### TASK OBJECTIVE
Output the complete listing exactly, please, and keep the pictures out of it.

### AVAILABLE DATA
- Opening Delimiter -
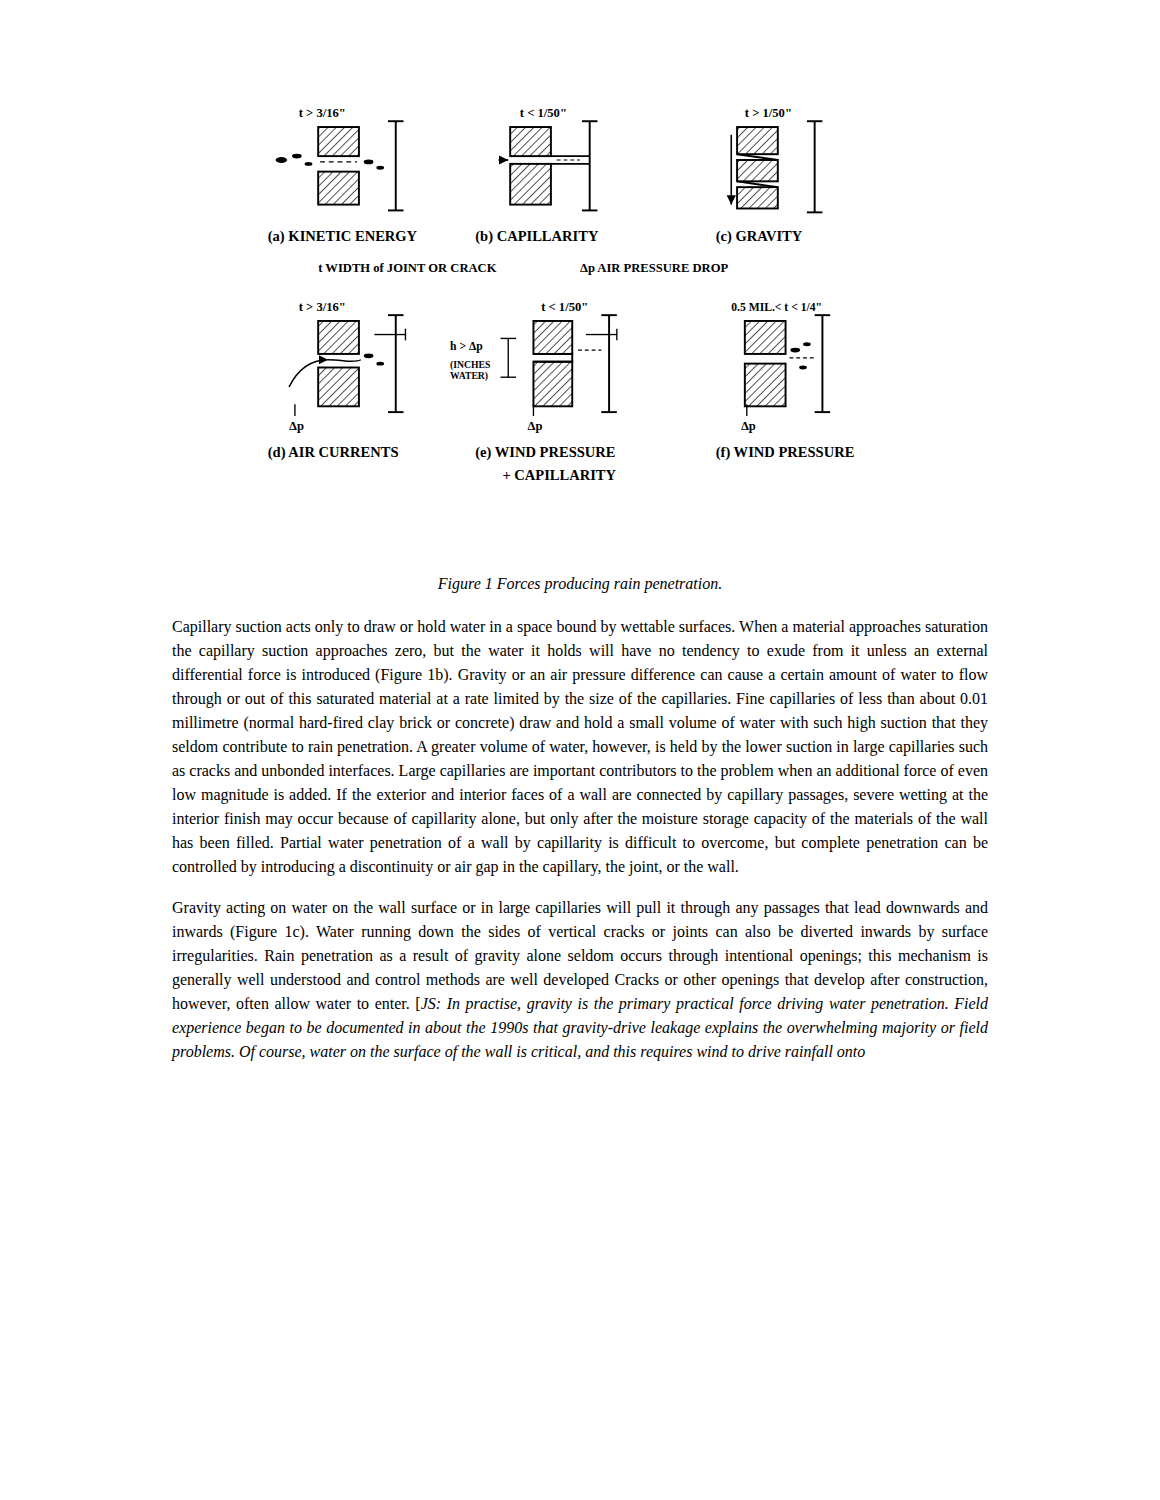Forces producing rain penetration Six hand-drawn sketches labelled (a) kinetic energy, (b) capillarity, (c) gravity, (d) air currents, (e) wind pressure plus capillarity, and (f) wind pressure, each showing a cross-section of masonry units with a joint or crack and arrows indicating water movement. t > 3/16" (a) KINETIC ENERGY t < 1/50" (b) CAPILLARITY t > 1/50" (c) GRAVITY t WIDTH of JOINT OR CRACK Δp AIR PRESSURE DROP t > 3/16" Δp (d) AIR CURRENTS t < 1/50" h > Δp (INCHES WATER) Δp (e) WIND PRESSURE + CAPILLARITY 0.5 MIL.< t < 1/4" Δp (f) WIND PRESSURE
Figure 1 Forces producing rain penetration.
Capillary suction acts only to draw or hold water in a space bound by wettable surfaces. When a material approaches saturation the capillary suction approaches zero, but the water it holds will have no tendency to exude from it unless an external differential force is introduced (Figure 1b). Gravity or an air pressure difference can cause a certain amount of water to flow through or out of this saturated material at a rate limited by the size of the capillaries. Fine capillaries of less than about 0.01 millimetre (normal hard-fired clay brick or concrete) draw and hold a small volume of water with such high suction that they seldom contribute to rain penetration. A greater volume of water, however, is held by the lower suction in large capillaries such as cracks and unbonded interfaces. Large capillaries are important contributors to the problem when an additional force of even low magnitude is added. If the exterior and interior faces of a wall are connected by capillary passages, severe wetting at the interior finish may occur because of capillarity alone, but only after the moisture storage capacity of the materials of the wall has been filled. Partial water penetration of a wall by capillarity is difficult to overcome, but complete penetration can be controlled by introducing a discontinuity or air gap in the capillary, the joint, or the wall.
Gravity acting on water on the wall surface or in large capillaries will pull it through any passages that lead downwards and inwards (Figure 1c). Water running down the sides of vertical cracks or joints can also be diverted inwards by surface irregularities. Rain penetration as a result of gravity alone seldom occurs through intentional openings; this mechanism is generally well understood and control methods are well developed Cracks or other openings that develop after construction, however, often allow water to enter. [JS: In practise, gravity is the primary practical force driving water penetration. Field experience began to be documented in about the 1990s that gravity-drive leakage explains the overwhelming majority or field problems. Of course, water on the surface of the wall is critical, and this requires wind to drive rainfall onto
- Closing Delimiter -
### SOLVED EXERCISE
Forces producing rain penetration Six hand-drawn sketches labelled (a) kinetic energy, (b) capillarity, (c) gravity, (d) air currents, (e) wind pressure plus capillarity, and (f) wind pressure, each showing a cross-section of masonry units with a joint or crack and arrows indicating water movement. t > 3/16" (a) KINETIC ENERGY t < 1/50" (b) CAPILLARITY t > 1/50" (c) GRAVITY t WIDTH of JOINT OR CRACK Δp AIR PRESSURE DROP t > 3/16" Δp (d) AIR CURRENTS t < 1/50" h > Δp (INCHES WATER) Δp (e) WIND PRESSURE + CAPILLARITY 0.5 MIL.< t < 1/4" Δp (f) WIND PRESSURE
Figure 1 Forces producing rain penetration.
Capillary suction acts only to draw or hold water in a space bound by wettable surfaces. When a material approaches saturation the capillary suction approaches zero, but the water it holds will have no tendency to exude from it unless an external differential force is introduced (Figure 1b). Gravity or an air pressure difference can cause a certain amount of water to flow through or out of this saturated material at a rate limited by the size of the capillaries. Fine capillaries of less than about 0.01 millimetre (normal hard-fired clay brick or concrete) draw and hold a small volume of water with such high suction that they seldom contribute to rain penetration. A greater volume of water, however, is held by the lower suction in large capillaries such as cracks and unbonded interfaces. Large capillaries are important contributors to the problem when an additional force of even low magnitude is added. If the exterior and interior faces of a wall are connected by capillary passages, severe wetting at the interior finish may occur because of capillarity alone, but only after the moisture storage capacity of the materials of the wall has been filled. Partial water penetration of a wall by capillarity is difficult to overcome, but complete penetration can be controlled by introducing a discontinuity or air gap in the capillary, the joint, or the wall.
Gravity acting on water on the wall surface or in large capillaries will pull it through any passages that lead downwards and inwards (Figure 1c). Water running down the sides of vertical cracks or joints can also be diverted inwards by surface irregularities. Rain penetration as a result of gravity alone seldom occurs through intentional openings; this mechanism is generally well understood and control methods are well developed Cracks or other openings that develop after construction, however, often allow water to enter. [JS: In practise, gravity is the primary practical force driving water penetration. Field experience began to be documented in about the 1990s that gravity-drive leakage explains the overwhelming majority or field problems. Of course, water on the surface of the wall is critical, and this requires wind to drive rainfall onto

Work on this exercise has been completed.